Task directions. Give a faithful, exact copy of all entries, minus the images.

The data.

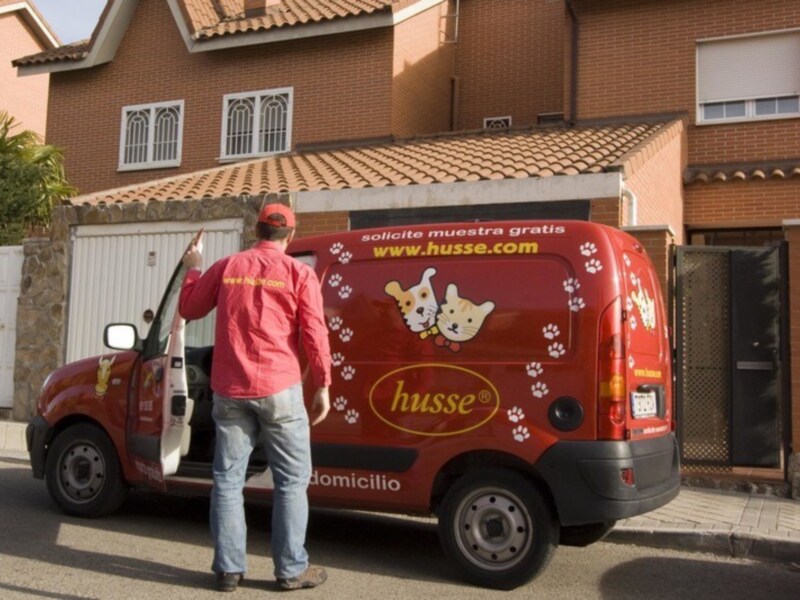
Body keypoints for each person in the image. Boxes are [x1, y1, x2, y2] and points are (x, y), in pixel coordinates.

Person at [179, 203, 332, 593]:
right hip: (281, 391)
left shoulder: (228, 267)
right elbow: (315, 333)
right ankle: (291, 571)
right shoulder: (300, 273)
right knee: (292, 483)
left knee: (227, 482)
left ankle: (229, 571)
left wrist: (192, 266)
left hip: (230, 390)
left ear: (257, 230)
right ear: (290, 236)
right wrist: (323, 385)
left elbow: (189, 308)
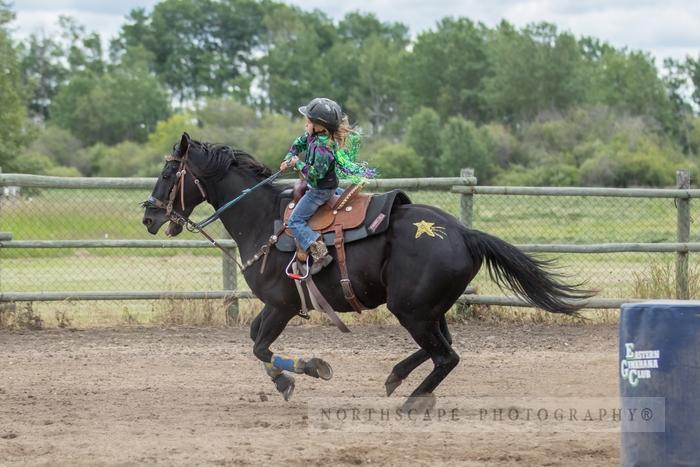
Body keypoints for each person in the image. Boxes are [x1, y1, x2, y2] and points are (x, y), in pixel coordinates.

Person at [280, 97, 376, 274]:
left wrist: (297, 164)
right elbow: (299, 142)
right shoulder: (312, 136)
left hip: (320, 191)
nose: (305, 123)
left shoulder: (324, 149)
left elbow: (316, 175)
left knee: (295, 221)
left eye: (308, 121)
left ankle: (319, 252)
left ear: (319, 126)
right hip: (320, 186)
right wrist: (289, 157)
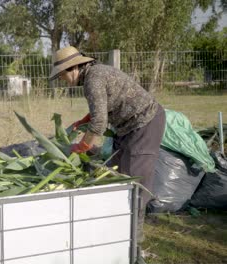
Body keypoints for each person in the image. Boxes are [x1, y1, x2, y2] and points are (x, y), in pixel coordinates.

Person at [50, 46, 166, 263]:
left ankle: (133, 248)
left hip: (144, 124)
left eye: (63, 75)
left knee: (134, 184)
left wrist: (82, 147)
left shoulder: (93, 79)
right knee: (119, 177)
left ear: (74, 68)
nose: (63, 80)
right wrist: (84, 120)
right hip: (128, 126)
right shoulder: (95, 74)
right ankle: (120, 235)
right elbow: (101, 107)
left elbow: (100, 124)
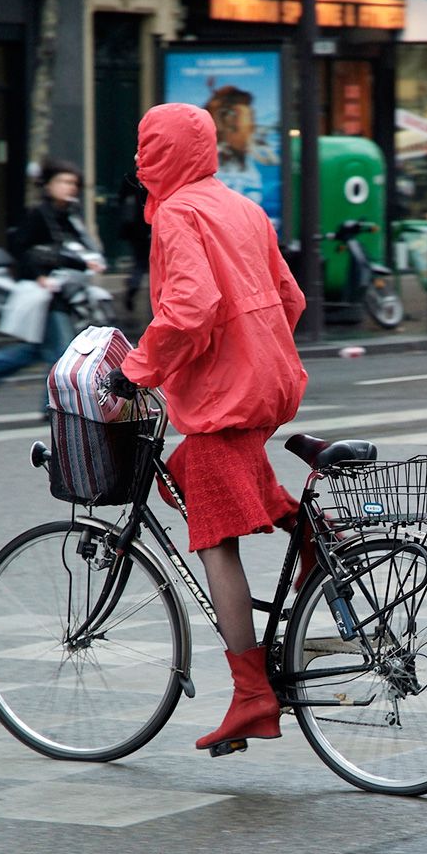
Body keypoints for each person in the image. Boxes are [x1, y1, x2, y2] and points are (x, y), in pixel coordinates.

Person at [106, 102, 307, 754]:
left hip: (228, 394)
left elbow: (192, 306)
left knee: (215, 540)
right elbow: (292, 298)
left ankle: (253, 695)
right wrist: (258, 348)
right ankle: (316, 542)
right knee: (200, 475)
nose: (139, 162)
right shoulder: (242, 206)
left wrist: (136, 371)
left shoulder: (177, 214)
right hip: (270, 382)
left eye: (145, 149)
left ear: (159, 156)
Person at [0, 159, 104, 411]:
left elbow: (72, 250)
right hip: (46, 294)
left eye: (73, 182)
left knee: (38, 350)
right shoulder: (40, 214)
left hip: (63, 290)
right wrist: (39, 275)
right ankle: (52, 407)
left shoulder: (69, 215)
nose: (69, 187)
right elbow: (21, 248)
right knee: (61, 352)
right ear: (48, 185)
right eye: (62, 181)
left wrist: (87, 262)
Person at [118, 171, 151, 313]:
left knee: (139, 262)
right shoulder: (150, 179)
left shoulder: (130, 178)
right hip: (148, 228)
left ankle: (133, 285)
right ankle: (135, 285)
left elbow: (121, 199)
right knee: (145, 263)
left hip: (134, 230)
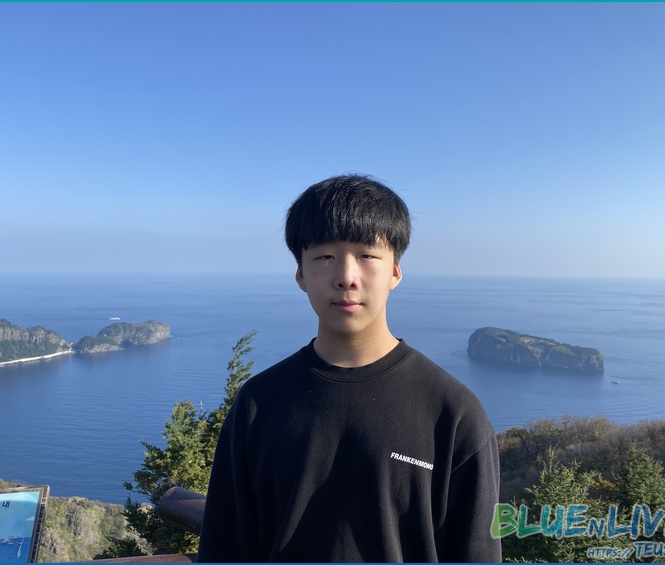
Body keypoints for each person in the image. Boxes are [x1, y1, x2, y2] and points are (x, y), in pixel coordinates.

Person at [197, 174, 501, 562]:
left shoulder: (453, 414)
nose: (346, 278)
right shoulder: (258, 403)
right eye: (324, 257)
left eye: (367, 256)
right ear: (301, 275)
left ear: (395, 272)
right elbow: (224, 549)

Answer space.
Body keypoints for each person in the image. Boxes are [x1, y1, x2, y2] and points are (x, y), in pixel coordinates.

Person at [179, 203, 332, 593]:
right hip: (281, 391)
left shoulder: (228, 267)
right elbow: (315, 333)
right ankle: (291, 571)
right shoulder: (300, 273)
right knee: (292, 483)
left knee: (227, 482)
left ankle: (229, 571)
left wrist: (192, 266)
left hip: (230, 390)
left ear: (257, 230)
right ear: (290, 236)
right wrist: (323, 385)
left elbow: (189, 308)
Body keypoints for each person in the image. Boxes are [x1, y1, x2, y2] and points are (x, y), in pixel coordinates.

Person at [280, 97, 376, 274]:
left wrist: (297, 164)
right elbow: (299, 142)
right shoulder: (312, 136)
left hip: (320, 191)
nose: (305, 123)
left shoulder: (324, 149)
left elbow: (316, 175)
left knee: (295, 221)
left eye: (308, 121)
left ankle: (319, 252)
left ear: (319, 126)
right hip: (320, 186)
right wrist: (289, 157)
Body keypoints for each person in the image. Boxes are [x1, y1, x2, y2] and points are (x, y), in pixel coordinates.

Person at [50, 46, 166, 263]:
left ankle: (133, 248)
left hip: (144, 124)
left eye: (63, 75)
left knee: (134, 184)
left wrist: (82, 147)
left shoulder: (93, 79)
right knee: (119, 177)
left ear: (74, 68)
nose: (63, 80)
right wrist: (84, 120)
right hip: (128, 126)
right shoulder: (95, 74)
right ankle: (120, 235)
right elbow: (101, 107)
left elbow: (100, 124)
Body keypoints for each person in the image. Boxes are [x1, y1, x2, y2] and points are (x, y), in pixel coordinates.

Person at [106, 102, 307, 754]:
left hip: (228, 394)
left elbow: (192, 306)
left knee: (215, 540)
right elbow: (292, 298)
left ankle: (253, 695)
right wrist: (258, 348)
right ankle: (316, 542)
right knee: (200, 475)
nose: (139, 162)
right shoulder: (242, 206)
left wrist: (136, 371)
left shoulder: (177, 214)
right hip: (270, 382)
left eye: (145, 149)
left ear: (159, 156)
Person at [0, 159, 104, 411]:
left elbow: (72, 250)
right hip: (46, 294)
left eye: (73, 182)
left knee: (38, 350)
right shoulder: (40, 214)
left hip: (63, 290)
right wrist: (39, 275)
right ankle: (52, 407)
left shoulder: (69, 215)
nose: (69, 187)
right elbow: (21, 248)
right knee: (61, 352)
right ear: (48, 185)
right eye: (62, 181)
left wrist: (87, 262)
Person at [118, 171, 151, 313]:
left knee: (139, 262)
right shoulder: (150, 179)
left shoulder: (130, 178)
right hip: (148, 228)
left ankle: (133, 285)
right ankle: (135, 285)
left elbow: (121, 199)
right knee: (145, 263)
left hip: (134, 230)
Body keypoints for each person in the image. Boxes are [x1, y1, x2, y2] and points are (x, y), in pixel coordinates.

Person at [197, 174, 501, 562]:
left shoulder: (453, 414)
nose: (346, 278)
right shoulder: (258, 403)
right eye: (324, 257)
left eye: (367, 256)
right ear: (301, 275)
left ear: (395, 272)
right elbow: (224, 549)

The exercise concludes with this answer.